Dec. 6 (Bloomberg) -- Emerging-market stocks fell for the first time in seven days as Standard & Poor’s put 15 European nations on watch for potential ratings downgrades, fueling concern the region’s debt crisis will hurt the global economy.
The MSCI Emerging Markets Index slid 1 percent to 956.22 at 10:35 a.m. in London, snapping a six-day, 10 percent rally. The Taiex Index slid 2 percent in Taiwan and the Kospi Index sank 1 percent in Seoul. The Hang Seng China Enterprises Index retreated 1.5 percent after Fitch Ratings said a Chinese property-price correction will lead to worsening loan portfolios while Nomura Holdings Inc. cut its estimate for China’s economic growth next year. The Micex Index slipped 0.6 percent in Russia.

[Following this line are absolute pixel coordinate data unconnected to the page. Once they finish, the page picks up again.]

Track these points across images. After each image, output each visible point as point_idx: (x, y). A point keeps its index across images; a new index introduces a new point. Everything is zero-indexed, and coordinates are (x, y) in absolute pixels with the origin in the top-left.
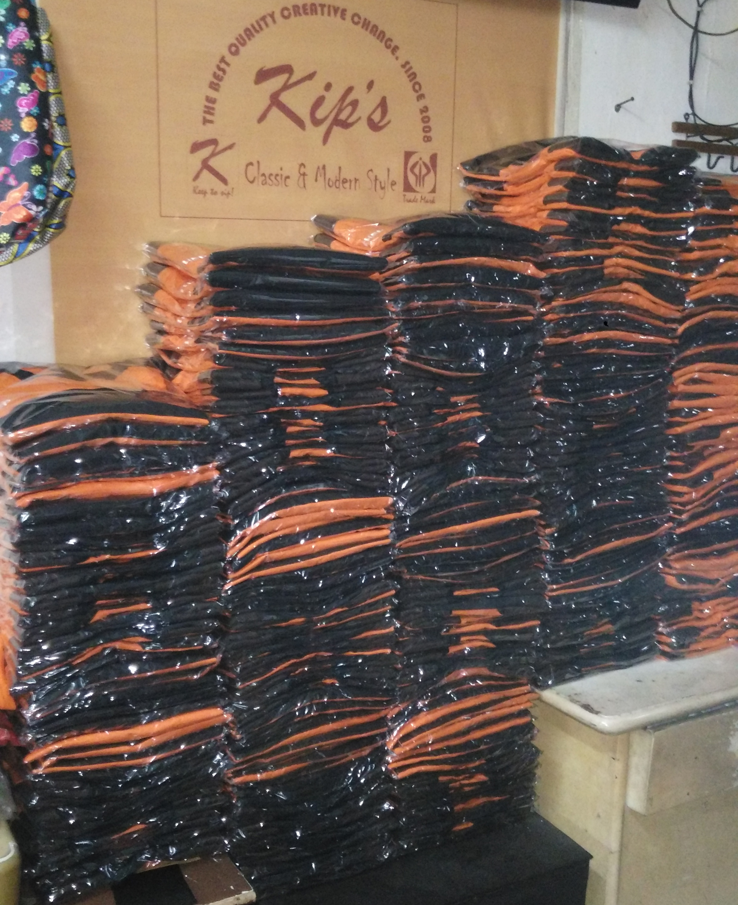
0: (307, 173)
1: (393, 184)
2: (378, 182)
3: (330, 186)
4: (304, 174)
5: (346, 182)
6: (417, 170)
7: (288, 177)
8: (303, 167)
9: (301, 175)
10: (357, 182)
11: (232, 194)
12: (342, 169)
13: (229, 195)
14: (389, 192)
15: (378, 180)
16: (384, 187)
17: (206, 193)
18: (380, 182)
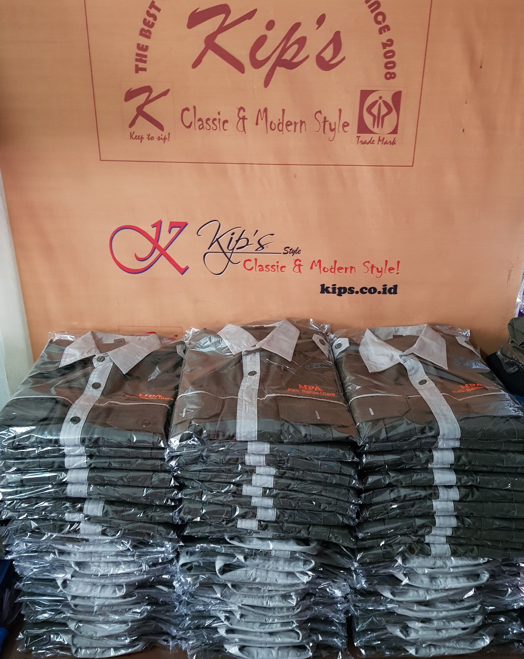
0: (246, 118)
1: (346, 125)
2: (327, 123)
3: (273, 130)
4: (244, 118)
5: (291, 124)
6: (375, 111)
7: (226, 121)
8: (242, 110)
9: (240, 119)
10: (304, 124)
11: (168, 138)
12: (286, 112)
13: (166, 140)
14: (340, 134)
15: (328, 121)
16: (334, 129)
17: (142, 138)
18: (330, 124)
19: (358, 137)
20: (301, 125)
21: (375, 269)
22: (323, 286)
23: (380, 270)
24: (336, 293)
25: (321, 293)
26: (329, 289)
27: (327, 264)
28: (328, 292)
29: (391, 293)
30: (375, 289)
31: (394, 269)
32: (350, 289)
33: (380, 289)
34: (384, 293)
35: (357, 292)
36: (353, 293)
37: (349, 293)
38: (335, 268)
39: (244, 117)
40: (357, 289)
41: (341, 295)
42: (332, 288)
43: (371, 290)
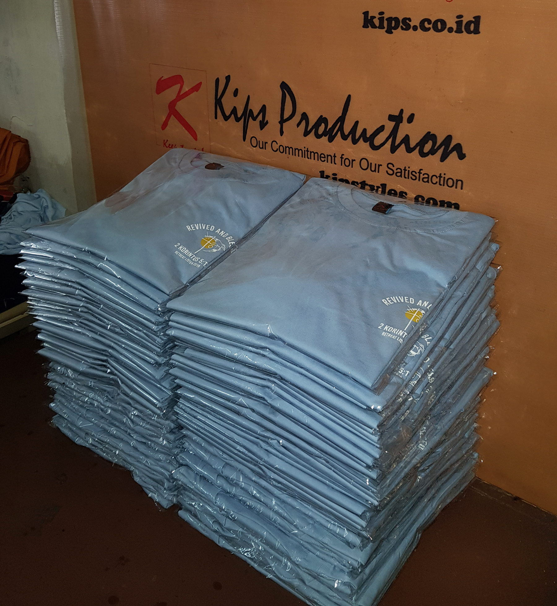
22: (366, 14)
24: (384, 28)
25: (363, 27)
26: (374, 20)
28: (374, 26)
29: (469, 32)
30: (443, 23)
32: (405, 19)
33: (451, 23)
34: (459, 31)
35: (415, 28)
36: (410, 28)
37: (402, 29)
40: (415, 22)
41: (392, 33)
42: (379, 18)
43: (437, 25)
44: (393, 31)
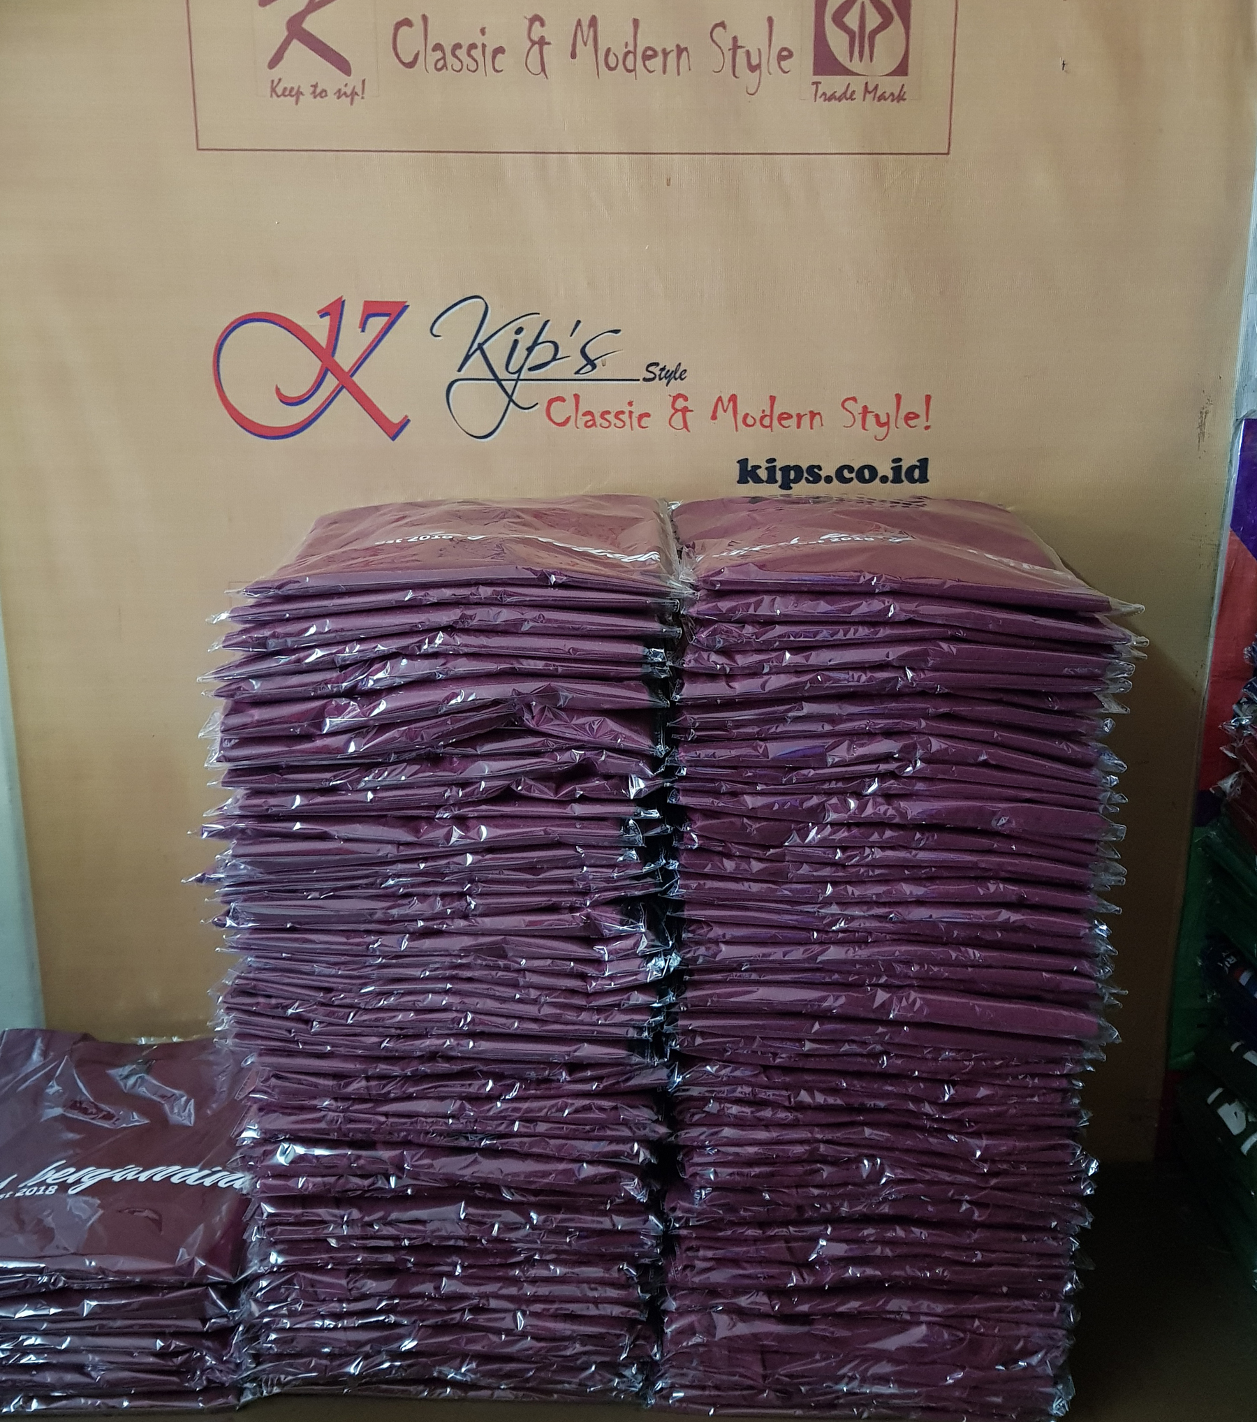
0: (548, 38)
1: (785, 55)
2: (741, 53)
3: (611, 69)
4: (542, 42)
5: (655, 54)
6: (852, 20)
7: (499, 50)
8: (537, 23)
9: (534, 43)
10: (685, 54)
11: (360, 93)
12: (641, 25)
13: (356, 97)
14: (771, 76)
15: (742, 47)
16: (759, 66)
17: (299, 93)
18: (748, 52)
19: (817, 84)
20: (679, 57)
21: (870, 419)
22: (743, 463)
23: (883, 419)
24: (776, 482)
25: (738, 482)
26: (759, 472)
27: (752, 405)
28: (758, 480)
29: (912, 481)
30: (873, 470)
31: (917, 416)
32: (811, 469)
33: (885, 469)
34: (897, 480)
35: (829, 480)
36: (819, 480)
37: (808, 481)
38: (774, 417)
39: (542, 38)
40: (829, 470)
41: (791, 488)
42: (767, 469)
43: (863, 473)
44: (792, 485)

Euro-region nations including Germany and France risk losing their AAA credit ratings, S&P said yesterday. German Chancellor Angela Merkel and French President Nicolas Sarkozy strengthened their push for new rules to tighten euro area economic cooperation ahead of a summit of European leaders on Dec. 8-9.
“Investors are more cautious this morning” following the move by S&P, Slava Smolyaninov and Leonid Slipchenko, analysts at UralSib Capital in Moscow, said in an e-mailed note to clients. “This comes in anticipation of this week’s EU summit and is supposed to send the right message to regional leaders to find a compromise and speed up efforts to remove tensions in the European financial system.”

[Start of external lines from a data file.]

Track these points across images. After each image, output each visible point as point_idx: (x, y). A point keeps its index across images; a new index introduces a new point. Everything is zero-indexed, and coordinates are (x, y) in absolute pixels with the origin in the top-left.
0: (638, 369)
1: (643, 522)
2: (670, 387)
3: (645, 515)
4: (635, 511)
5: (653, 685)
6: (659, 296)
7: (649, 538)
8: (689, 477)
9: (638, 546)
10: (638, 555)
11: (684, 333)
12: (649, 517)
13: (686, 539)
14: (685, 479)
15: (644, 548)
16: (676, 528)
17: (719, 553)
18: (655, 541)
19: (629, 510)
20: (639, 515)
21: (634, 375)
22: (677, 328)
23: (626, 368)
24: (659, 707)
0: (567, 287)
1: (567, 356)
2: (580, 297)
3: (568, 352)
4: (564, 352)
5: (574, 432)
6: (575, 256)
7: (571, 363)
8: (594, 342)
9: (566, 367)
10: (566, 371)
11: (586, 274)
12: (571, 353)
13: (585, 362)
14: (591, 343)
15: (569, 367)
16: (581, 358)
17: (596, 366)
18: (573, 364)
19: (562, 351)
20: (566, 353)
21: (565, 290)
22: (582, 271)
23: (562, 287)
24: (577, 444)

Steelmaker OAO Magnitogorsk Iron & Steel fell 1.6 percent in Moscow and OAO Gazprom, the world’s largest natural gas exporter, slid 1.4 percent as metals prices retreated and oil slumped as much as 0.6 percent.
The ruble fell 0.7 percent against the dollar, and the rand weakened 1.2 percent. The lira depreciated by 0.4 percent.
The FTSE/JSE Africa All Share Index slipped 0.3 percent in Johannesburg.
OTP Bank Nyrt., Hungary’s largest lender, led declines in Budapest, falling 2 percent. The BUX Index slid 1.3 percent.
Industrial & Commercial Bank of China Ltd. dropped 1.2 percent in Hong Kong trading. Bank of China Ltd. sank 1.8 percent, its first loss in four days.
Chinese banks’ exposure to the property market is understated, Charlene Chu, head of China financial institutions at Fitch Ratings, told reporters on a teleconference yesterday. Nomura Holdings Inc. cut its estimate for China’s economic growth next year to 7.9 percent from 8.6 percent as investment in private housing slows and external demand weakens.
E Ink Holdings Inc. sank 7 percent in Taipei. Client Amazon.com Inc.’s Kindle Fire has Wi-Fi functionality problems, Electronista reported. STX Pan Ocean Co., South Korea’s biggest bulk carrier, fell 4.5 percent, the most since Nov. 10, after the company said a leak was found in a ballast tank on an iron- ore transport vessel.
The extra yield investors demand to own emerging-market debt over U.S. Treasuries fell three basis points, or 0.03 percentage point, to 402, according to JPMorgan Chase & Co.’s EMBI Global Index.
The Markit iTraxx SovX CEEMEA Index of eastern European, Middle East and Africa credit-default swaps declined one basis points to 307, according to data provider CMA.
Indian markets were closed for a holiday.